Wave told his local newspaper, the Yorkshire Post: “Laura and I
have both seen at first hand, as far as Antarctica, ocean animals full of
plastic.”
There are things everyone should do to stop filling our sea with plastic. But Wave saw that he could do more than most to help the sea that he loved because of his special knowledge and abilities.
When he was young,
he worked as a fisherman. He joined the British Navy where he learned to dive.
Later he worked as a diver around deep sea oil rigs. (Some of their oil is used
to make plastic.)
He also went out in small boats during storms to rescue people. And he had a
business collecting small amounts of seaweed at the shore to sell to
restaurants.
Wave and Laura heard how people are making a kind plastic out of seaweed that will not pollute the ocean. They knew seaweed grows really well near their home. And Wave’s skills in handling boats, hauling in fish and working underwater will be essential in their new farm.

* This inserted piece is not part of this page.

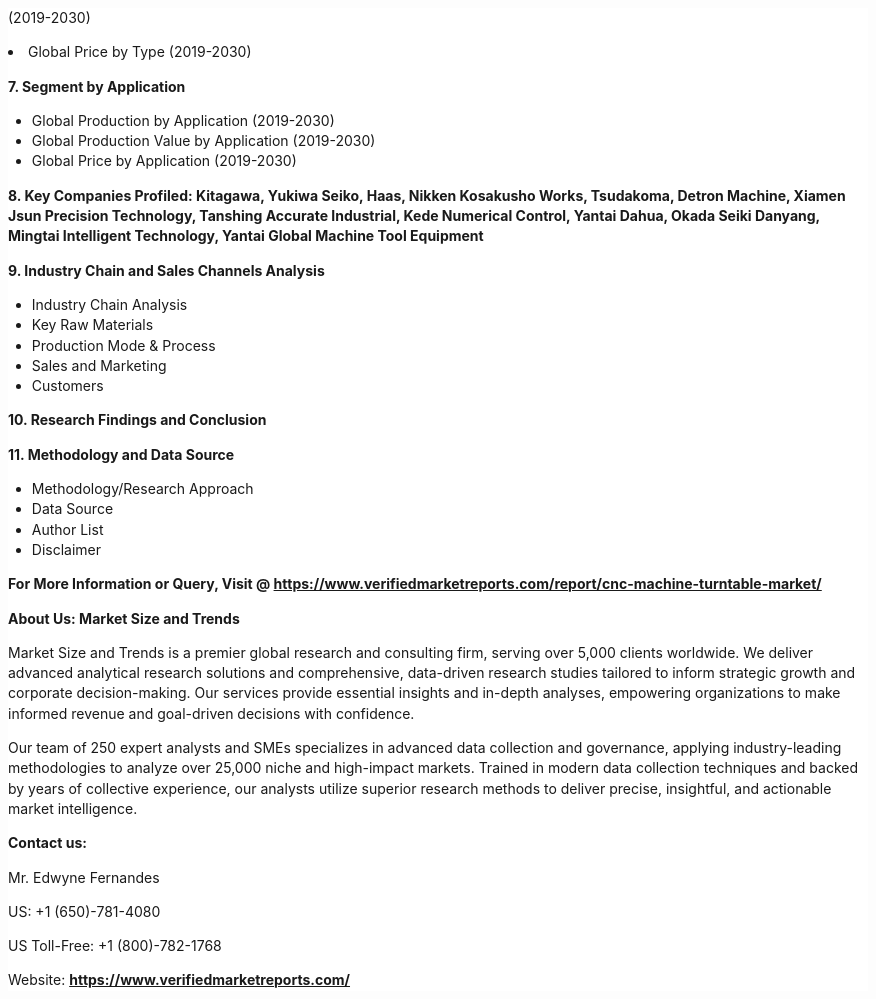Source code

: (2019-2030)</li><li>Global Price by Type (2019-2030)</li></ul><p><strong>7. Segment by Application</strong></p><ul><li>Global Production by Application (2019-2030)</li><li>Global Production Value by Application (2019-2030)</li><li>Global Price by Application (2019-2030)</li></ul><p><strong>8. Key Companies Profiled: Kitagawa, Yukiwa Seiko, Haas, Nikken Kosakusho Works, Tsudakoma, Detron Machine, Xiamen Jsun Precision Technology, Tanshing Accurate Industrial, Kede Numerical Control, Yantai Dahua, Okada Seiki Danyang, Mingtai Intelligent Technology, Yantai Global Machine Tool Equipment</strong></p><p><strong>9. Industry Chain and Sales Channels Analysis</strong></p><ul><li>Industry Chain Analysis</li><li>Key Raw Materials</li><li>Production Mode &amp; Process</li><li>Sales and Marketing</li><li>Customers</li></ul><p><strong>10. Research Findings and Conclusion</strong></p><p><strong>11. Methodology and Data Source</strong></p><ul><li>Methodology/Research Approach</li><li>Data Source</li><li>Author List</li><li>Disclaimer</li></ul></p><p><strong>For More Information or Query, Visit @ <a href="https://www.verifiedmarketreports.com/report/cnc-machine-turntable-market/">https://www.verifiedmarketreports.com/report/cnc-machine-turntable-market/</a></strong></p><p><strong>About Us: Market Size and Trends</strong></p><p>Market Size and Trends is a premier global research and consulting firm, serving over 5,000 clients worldwide. We deliver advanced analytical research solutions and comprehensive, data-driven research studies tailored to inform strategic growth and corporate decision-making. Our services provide essential insights and in-depth analyses, empowering organizations to make informed revenue and goal-driven decisions with confidence.</p><p>Our team of 250 expert analysts and SMEs specializes in advanced data collection and governance, applying industry-leading methodologies to analyze over 25,000 niche and high-impact markets. Trained in modern data collection techniques and backed by years of collective experience, our analysts utilize superior research methods to deliver precise, insightful, and actionable market intelligence.</p><p><strong>Contact us:</strong></p><p>Mr. Edwyne Fernandes</p><p>US: +1 (650)-781-4080</p><p>US Toll-Free: +1 (800)-782-1768</p><p>Website: <strong><a href="https://www.verifiedmarketreports.com/">https://www.verifiedmarketreports.com/</a></strong></p>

“You can make biodegradable plastic from it,” Wave told the Yorkshire Post. “When it goes back into the sea, it just disappears.”
Wave says seaweed
farming will also give jobs to other people like him who love the sea. And he
loves how seaweed farming is so simple and clean:
“All seaweed needs is sunlight, not fresh water, chemicals or power,” he says. “It really is something for nothing.”